The IMF support program for Cape Verde, with financing of 59 million euros, provides for the commitment of, by the end of the year, at least half of VAT revenue come from electronic invoicing.
In the document of the International Monetary Fund (IMF) that summarizes the commitments of the government of Cape Verde with the program under the Extended Credit Line (ECF), the objective is to extend the electronic invoice, which is already mandatory in the country for some sectors of activity, “to at least 50% of VAT taxpayers“, to increase this collection.
The Value Added Tax (VAT) is the most profitable in Cape Verde, having represented more than 12,993 million escudos (118 million euros) for public finances in 2021, 3.1% more than the previous year.
For 2022, the Government estimates in the State Budgets to collect 15,826 million shields (143.8 million euros) with VAT.

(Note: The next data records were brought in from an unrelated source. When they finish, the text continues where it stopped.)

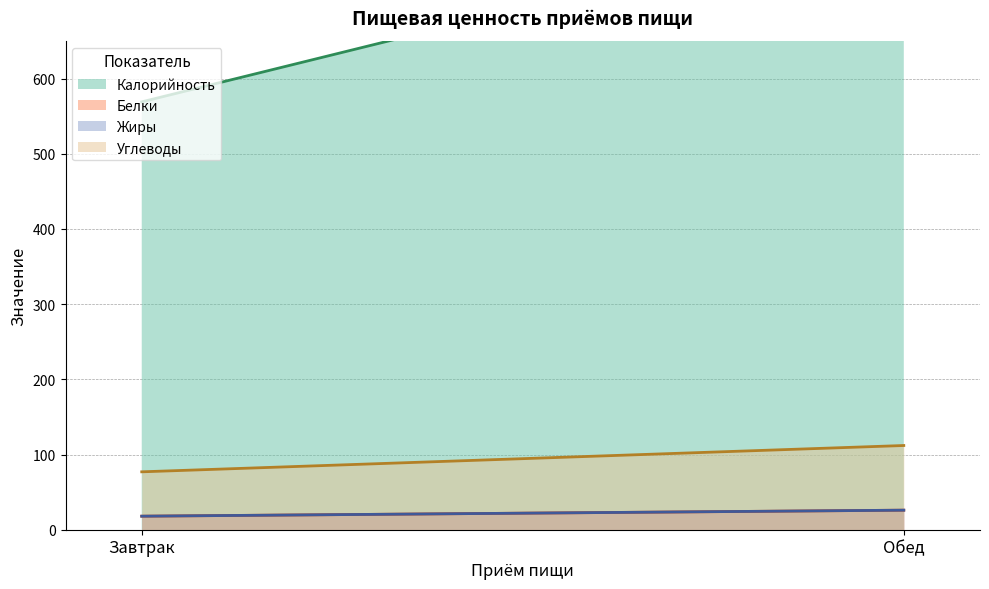

What is the difference between the maximum and minimum values in the Жиры series?

8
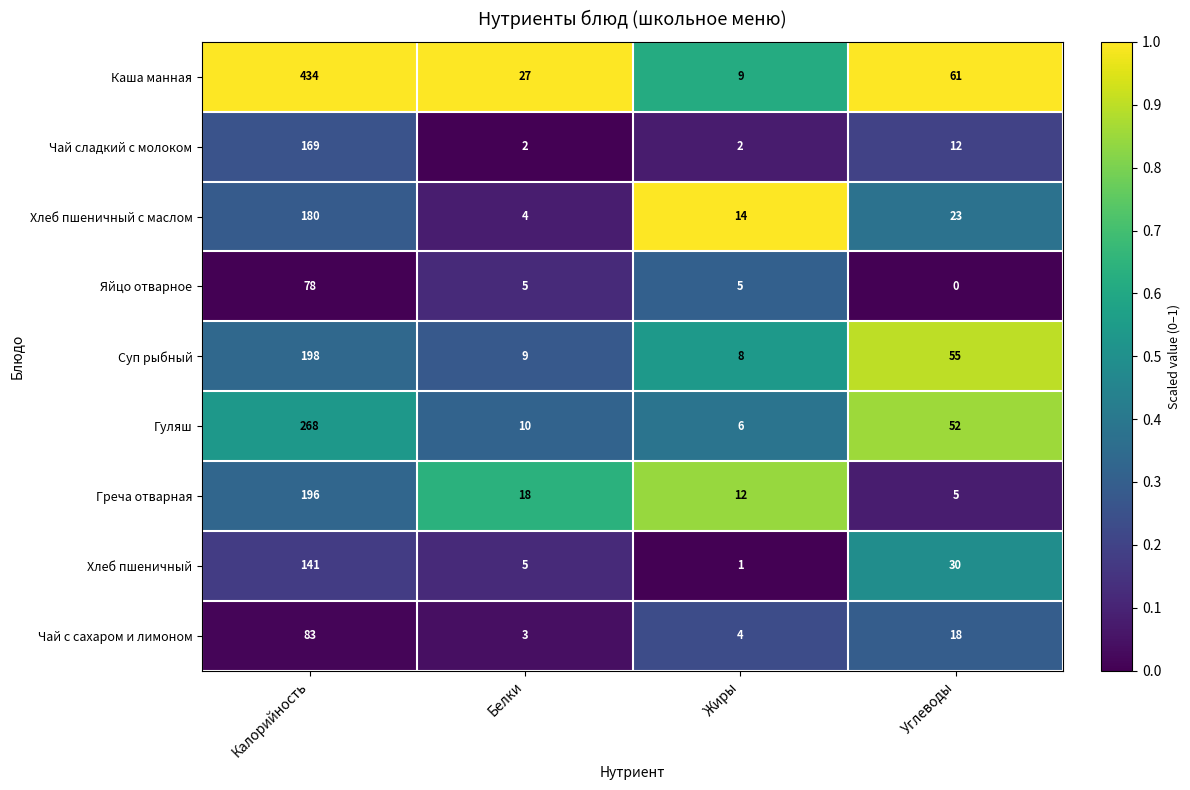

How many categories are shown in the chart?

4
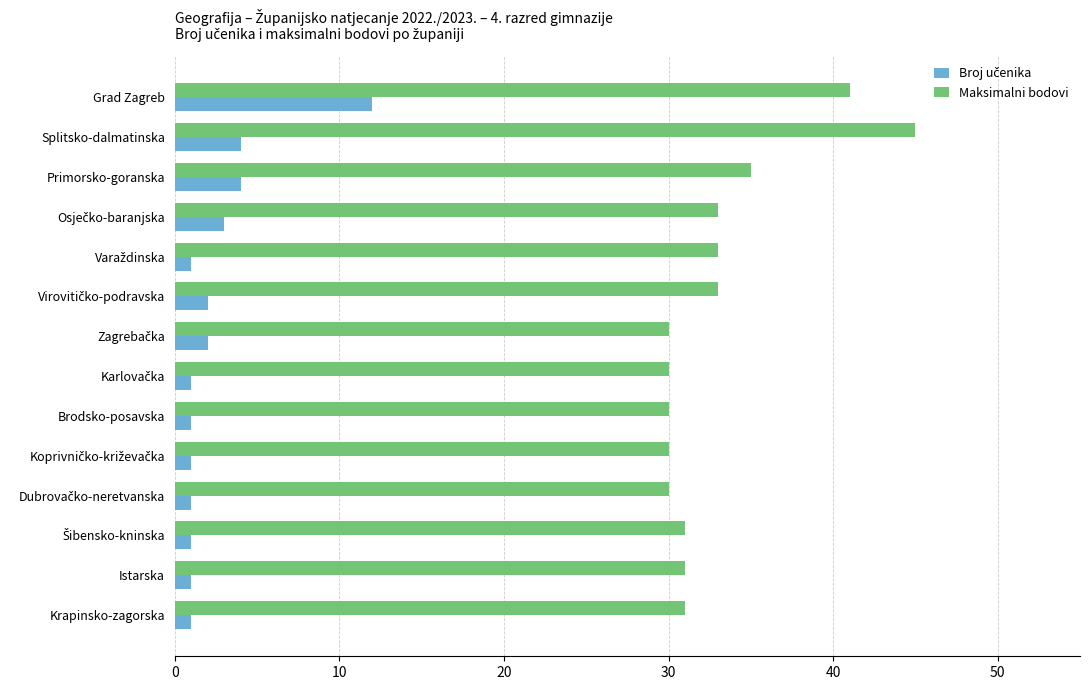

True or false: Maksimalni bodovi has a value of 30 at Brodsko-posavska.

True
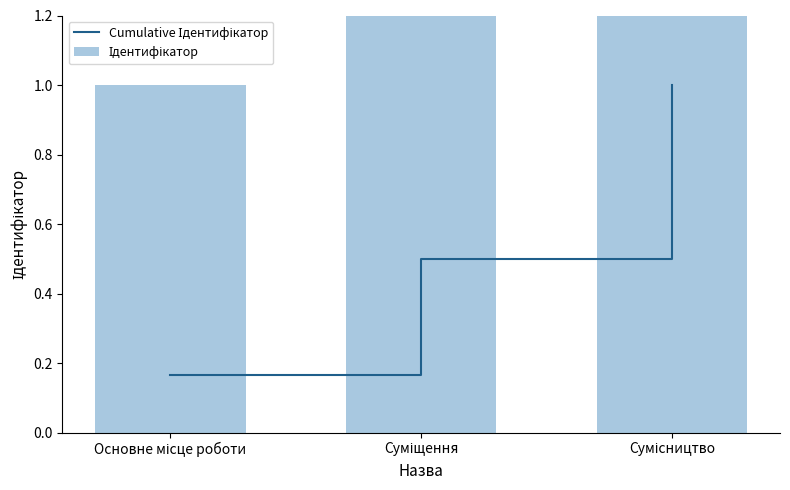

What is the difference between the maximum and minimum values in the Cumulative Ідентифікатор series?

0.8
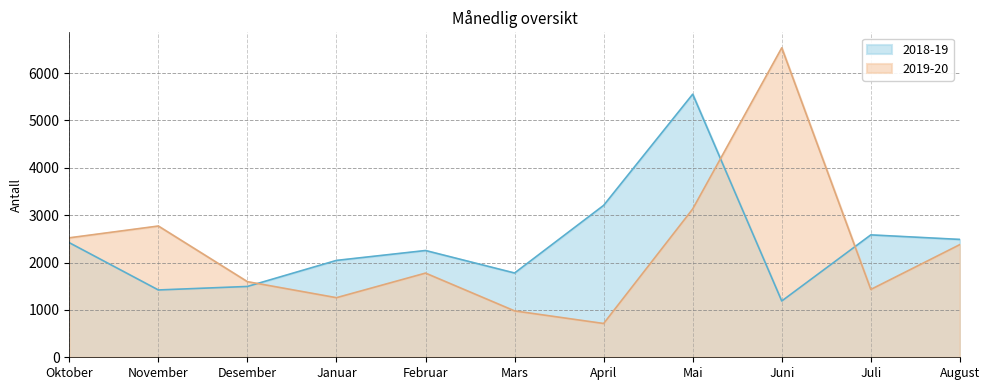

Between Februar and Mars, which is larger?

Februar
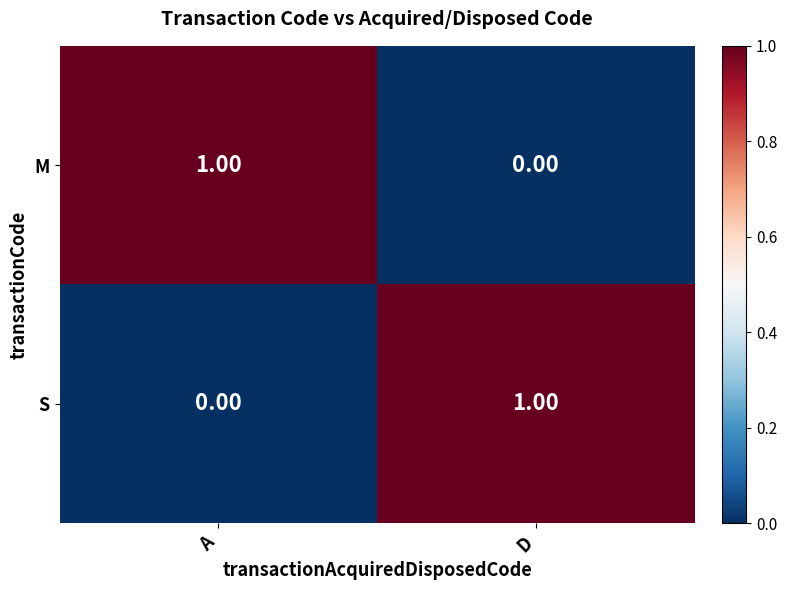

At D, list the series in order from largest to smallest.

S, M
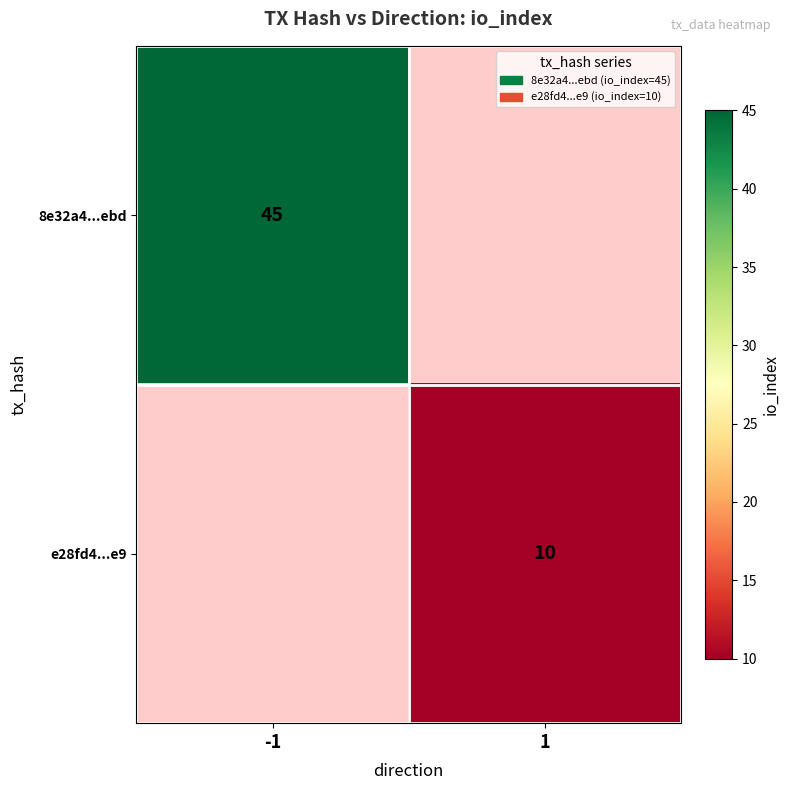

The 8e32a4...ebd series shows 45 at -1. True or false?

True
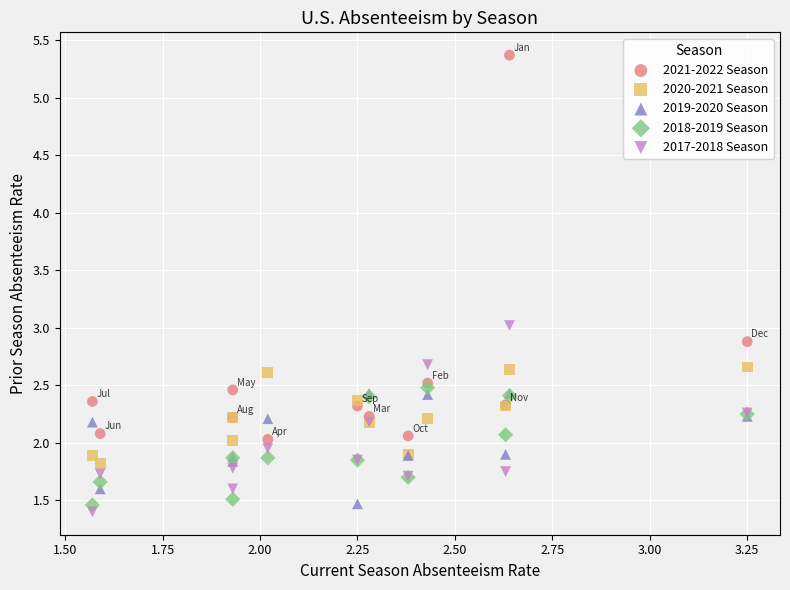

In the 2019-2020 Season series, what Y value is closest to 1?

1.5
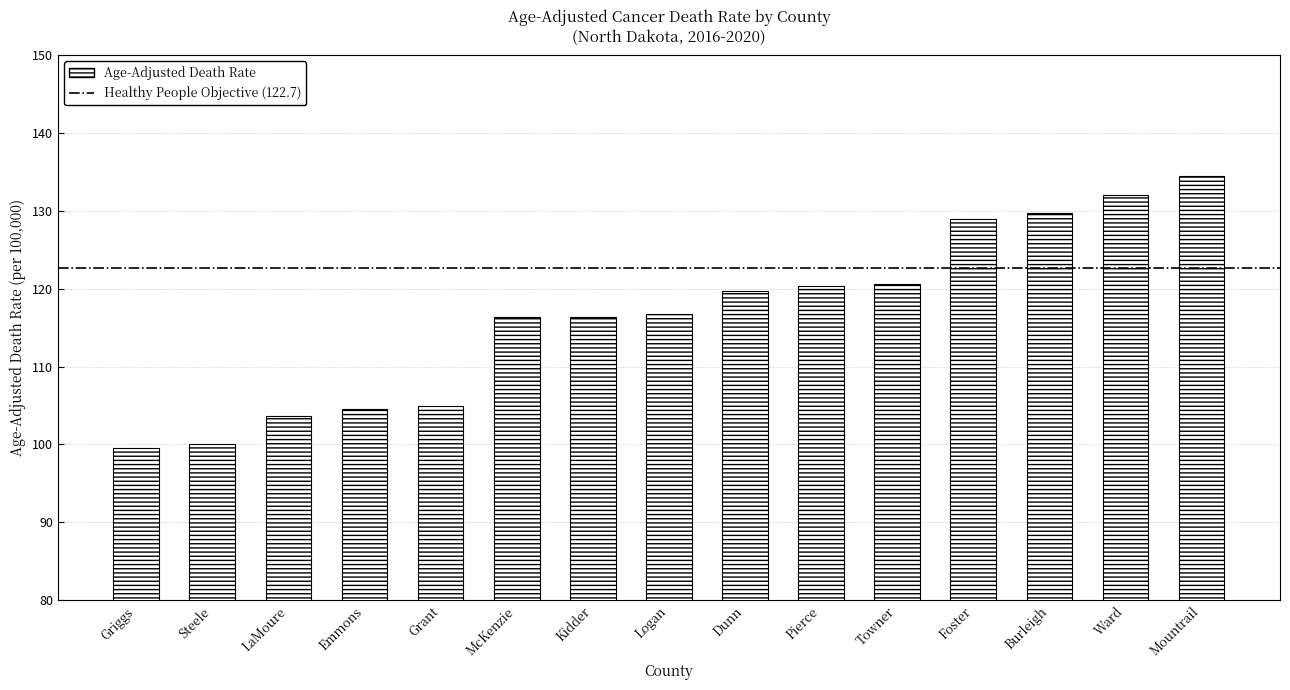

What is the sum of the values at Logan and Kidder?

233.2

Among other measures, the government must “present to parliament a State Budget for 2023 that is in line with the commitments made” with this program, publish periodic reports on the financial situation of the State and public companies and apply the “recommendationsof the IMF to the law of the Bank of Cape Verde, according to documentation consulted by Lusa.
The archipelago is facing a deep economic and financial crisis, due to the sharp drop in tourist demand since March 2020, due to the Covid-19 pandemic.
In 2020 it registered a historic economic recession, equivalent to 14.8% of GDP, followed by 7% growth in 2021, driven by the resumption of tourism demand. By 2022, due to the economic consequences of the war in Ukraine, namely the increase in prices, The Cape Verdean Government lowered its growth forecast from 6% to 4%.
On June 16, the IMF approved an agreement for a US$60 million (€59.1 million) Extended Credit Line for Cape Verde, with US$15 million (€14.8 million) available for immediate disbursement.
In a statement, the IMF executive board announced at the time that it is a three-year ECF agreement, for the period from June 2022 to June 2025, to support the archipelago, through special drawing rights (SDR).
The financing package will help mitigate the lingering impact of the Covid-19 pandemic and fallout from the war in Ukraine, as well as reduce the fiscal deficit. and preserve debt sustainabilityaccording to the IMF.
In addition, it will help protect vulnerable groups and support a reform agenda that leads to higher and more inclusive growth.
This agreement follows the Fund’s emergency support to Cape Verde in April 2020, under the Rapid Credit Facility, which corresponded to 32.3 million US dollars (30.1 million euros) at the time of the approval.